Report on Etna (Italy) — 14 March-20 March 2012
Smithsonian / US Geological Survey Weekly Volcanic Activity Report, 14 March-20 March 2012
Managing Editor: Sally Kuhn Sennert
Please cite this report as:
Global Volcanism Program, 2012. Report on Etna (Italy). In: Sennert, S K (ed.), Weekly Volcanic Activity Report, 14 March-20 March 2012. Smithsonian Institution and US Geological Survey.
37.748°N, 14.999°E; summit elev. 3295 m
All times are local (unless otherwise noted)
Sezione di Catania - Osservatorio Etneo reported that the twenty-second paroxysmal eruptive episode since January 2011 took place at New SE Crater (New SEC) of Etna during the morning of 18 March following two weeks of quiescence. Roaring from high-pressure degassing was heard on 16 March. The next day there was incandescence and multiple vapor clouds with minor ash content that rose from New SE Crater. In the early hours of 18 March the incandescence intensified due to Strombolian activity on the crater floor, and volcanic tremor amplitude rapidly increased. Strombolian activity continued to intensify, and just before 0700 lava flowed through the deep breach in the SE crater rim. At about 0825 the ash content in the gas plume rising from the crater became more significant and pulsating lava fountains from a vent on the crater floor rose about 100 m high. Shortly before 0900 two vents were active within the crater and a jet of lava was emitted from another vent within the breach in the SE crater rim.

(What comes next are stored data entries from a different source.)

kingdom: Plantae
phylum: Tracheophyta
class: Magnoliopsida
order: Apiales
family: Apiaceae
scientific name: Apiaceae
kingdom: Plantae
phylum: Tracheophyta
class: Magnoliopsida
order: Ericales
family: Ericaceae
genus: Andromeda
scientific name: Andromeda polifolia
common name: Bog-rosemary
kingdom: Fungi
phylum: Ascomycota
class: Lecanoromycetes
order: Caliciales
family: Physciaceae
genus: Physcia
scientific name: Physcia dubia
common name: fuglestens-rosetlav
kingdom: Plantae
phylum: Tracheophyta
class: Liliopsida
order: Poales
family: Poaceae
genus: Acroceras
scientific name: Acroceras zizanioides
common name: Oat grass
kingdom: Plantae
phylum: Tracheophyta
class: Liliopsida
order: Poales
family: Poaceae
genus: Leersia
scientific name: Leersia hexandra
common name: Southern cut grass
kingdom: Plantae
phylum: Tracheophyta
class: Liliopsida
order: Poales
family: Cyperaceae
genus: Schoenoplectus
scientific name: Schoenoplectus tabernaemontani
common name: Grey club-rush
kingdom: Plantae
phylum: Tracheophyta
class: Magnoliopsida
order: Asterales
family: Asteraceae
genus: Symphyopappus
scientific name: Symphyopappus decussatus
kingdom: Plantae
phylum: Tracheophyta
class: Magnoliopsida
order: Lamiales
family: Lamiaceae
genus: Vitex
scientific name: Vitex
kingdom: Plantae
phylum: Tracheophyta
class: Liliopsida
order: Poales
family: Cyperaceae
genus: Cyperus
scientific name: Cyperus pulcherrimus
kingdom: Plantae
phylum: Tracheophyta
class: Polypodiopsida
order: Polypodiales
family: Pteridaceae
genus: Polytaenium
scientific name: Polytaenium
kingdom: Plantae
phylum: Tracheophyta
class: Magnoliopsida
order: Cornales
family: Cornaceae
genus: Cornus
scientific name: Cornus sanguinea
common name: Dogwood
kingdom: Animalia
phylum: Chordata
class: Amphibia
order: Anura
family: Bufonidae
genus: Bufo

During 0900-0915 lava fountaining was essentially continuous from all three vents. An intense shower of coarse-grained pyroclastic material falling onto the N and NE flanks of the cone generated avalanches and clouds of rock and dust, which traveled to the base of the cone. A plume rose 4-5 km above Etna and drifted E. Ash and lapilli fell mainly in the area between the villages of Zafferana Etnea and Sant'Alfio, extending toward the Ionian Sea between Riposto and Pozzillo.
The main lava flow descended the steep W slope of the Valle del Bove. Several lava lobes, however, took a more northerly path to areas covered with thick snow. The interaction of the lava and snow led to rapid melting of the snow, generating small lahars, and strong explosions that produced ground-hugging vapor-and-ash clouds resembling pyroclastic flows, which repeatedly descended on the floor of the Valle del Bove. The vapor-and-ash clouds rose 1-1.5 km above the floor of the Valle del Bove. This phenomenon continued intermittently for some time after the cessation of the lava fountaining and ash emission, until about 1130.
Lava fountaining and strong ash emission continued without significant variations until about 1040; afterwards the activity rapidly diminished in intensity, and the last ash clouds were observed around 1110. Similar to the previous episodes, the lava that flowed through the breach in the SE crater rim advanced for several hours after the cessation of the paroxysmal activity into the upper part of the Valle del Bove. The lava reached a distance of about 4 km from the source, stagnating S of Monte Centenari. A small lava flow, emitted from a fracture on the N flank of the cone, followed the same path as a flow emitted from the same fracture during the 4 March paroxysm, and traveled a few hundred meters.
Geologic Background. Mount Etna, towering above Catania, Sicily's second largest city, has one of the world's longest documented records of historical volcanism, dating back to 1500 BCE. Historical lava flows of basaltic composition cover much of the surface of this massive volcano, whose edifice is the highest and most voluminous in Italy. The Mongibello stratovolcano, truncated by several small calderas, was constructed during the late Pleistocene and Holocene over an older shield volcano. The most prominent morphological feature of Etna is the Valle del Bove, a 5 x 10 km horseshoe-shaped caldera open to the east. Two styles of eruptive activity typically occur, sometimes simultaneously. Persistent explosive eruptions, sometimes with minor lava emissions, take place from one or more summit craters. Flank vents, typically with higher effusion rates, are less frequently active and originate from fissures that open progressively downward from near the summit (usually accompanied by Strombolian eruptions at the upper end). Cinder cones are commonly constructed over the vents of lower-flank lava flows. Lava flows extend to the foot of the volcano on all sides and have reached the sea over a broad area on the SE flank.